Letter of the day: The death of King Sugar
Published:Thursday | March 10, 2016 | 3:03 AM – Jamaica Gleaner
THE EDITOR, Sir:
The 2015-2016 sugar crop is 57 days old and major industry players seem to be a bit jittery. To say the industry is at a crossroads would be an understatement. It’s an industry that is in a crisis and its survival is very uncertain. Many are predicting that this will be the last crop. The predicament the industry now finds itself in did not occur overnight, but was a foreseeable eventuality from as far back as 2004 when the World Trade Organisation ruled that the European Union (our main market) was dumping sugar on the world market and, therefore, needed to make adjustments to its sugar regime.
The sugar industry is now faced with myriad challenges; chief among them is the 50 per cent reduction in the price of sugar exported to the European market. Not many companies, irrespective of how efficient and profitable they may be, can withstand such reduction in the price of its goods. So, we can therefore understand the effect on the industry which, as is commonly known, is not among the most efficient industries in the island.

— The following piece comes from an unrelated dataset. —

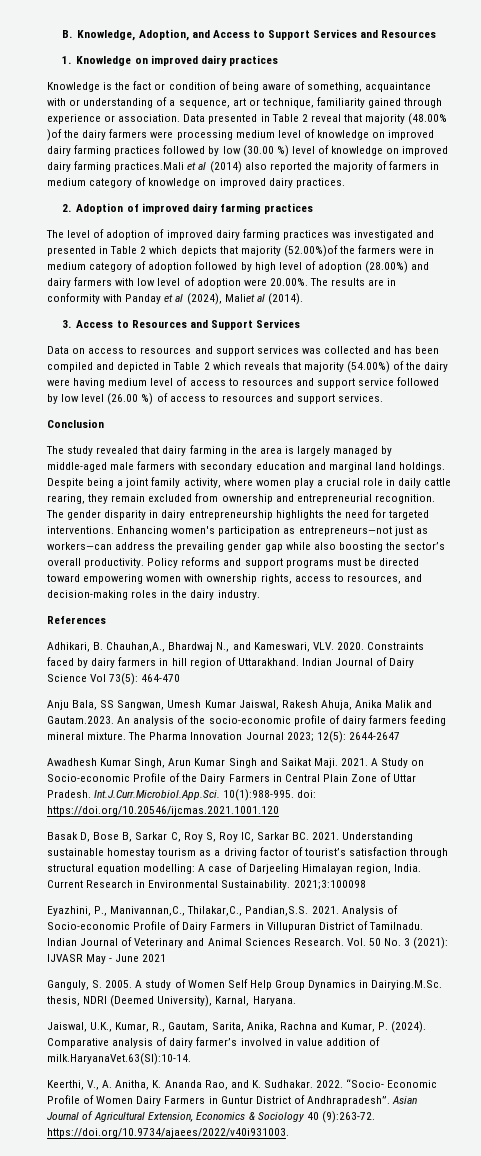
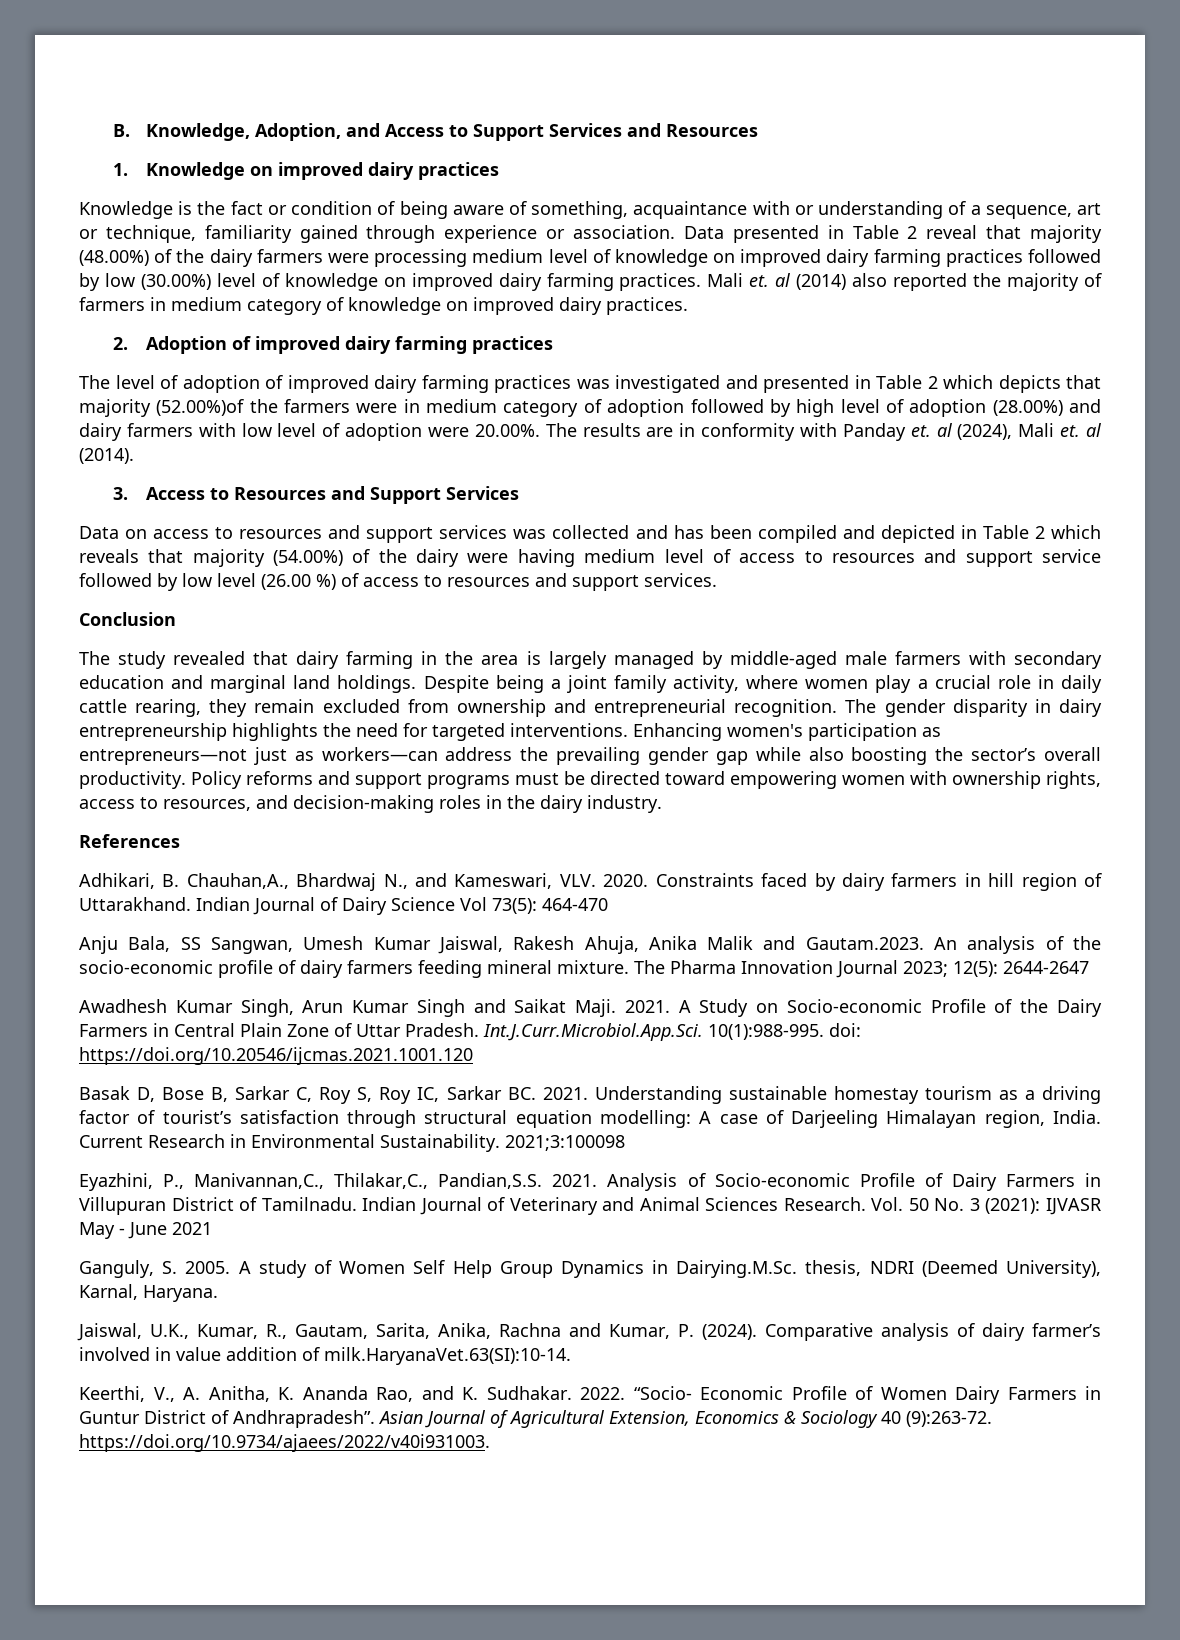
[408,113,448,125] [47,129,62,141] (48.00% )of -> [79,249,173,266] (48.00%) of
[242,145,449,157] [47,161,197,172] (30.00 %) level of knowledge on improved dairy farming practices.Mali et -> [140,273,770,291] (30.00%) level of knowledge on improved dairy farming practices. Mali et.
[164,294,174,302] et -> [910,425,931,437] et.
[224,294,255,302] Maliet -> [1018,423,1081,437] Mali et.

Another question is whether the industry is worth saving. To properly answer this question, we need to have an honest discussion without the emotional attachments. The sugar industry was once the backbone of the Jamaican economy, providing significant employment, and a vital source of foreign exchange earnings. The Jamaican economy, while not growing at any significant rate, has diversified over the years and the significance of sugar has accordingly declined in terms of ranking as a top Jamaican industry. Nonetheless, the sugar industry is still a vital source of employment and foreign exchange earner. For the just-concluded 2014-2015 crop the sugar industry contributed approximately $10 billion to the Jamaican economy.
Given the fragile state of the economy at this time, any wholesale change in the sugar industry will have a ripple effect. Approximately 1,000 sugar workers lost their jobs over the last 12 months. This is due mainly to the restructuring of some sugar factories and the closure of the Everglades Sugar Factory.
Despite the contraction, several opportunities still abound. These are mainly in the area of biofuels, cogeneration and speciality sugar. Some of the opportunities can be explored in the short term while some will require medium to long-term planning and implementation. While we are very late out of the starting blocks, with courage, willpower and the right policy environment, growth and success in the reform of the sugar industry can be achieved. We must first accept the reality that the days of sending bulk sugar to Europe for refining is no longer a viable basis. The global sugar market has changed significantly and the local industry must also adapt. Sugar is still produced as a viable industry in more than 100 countries. The Jamaican sugar industry must evolve or else it will suffer the inevitable fate – death of King Sugar.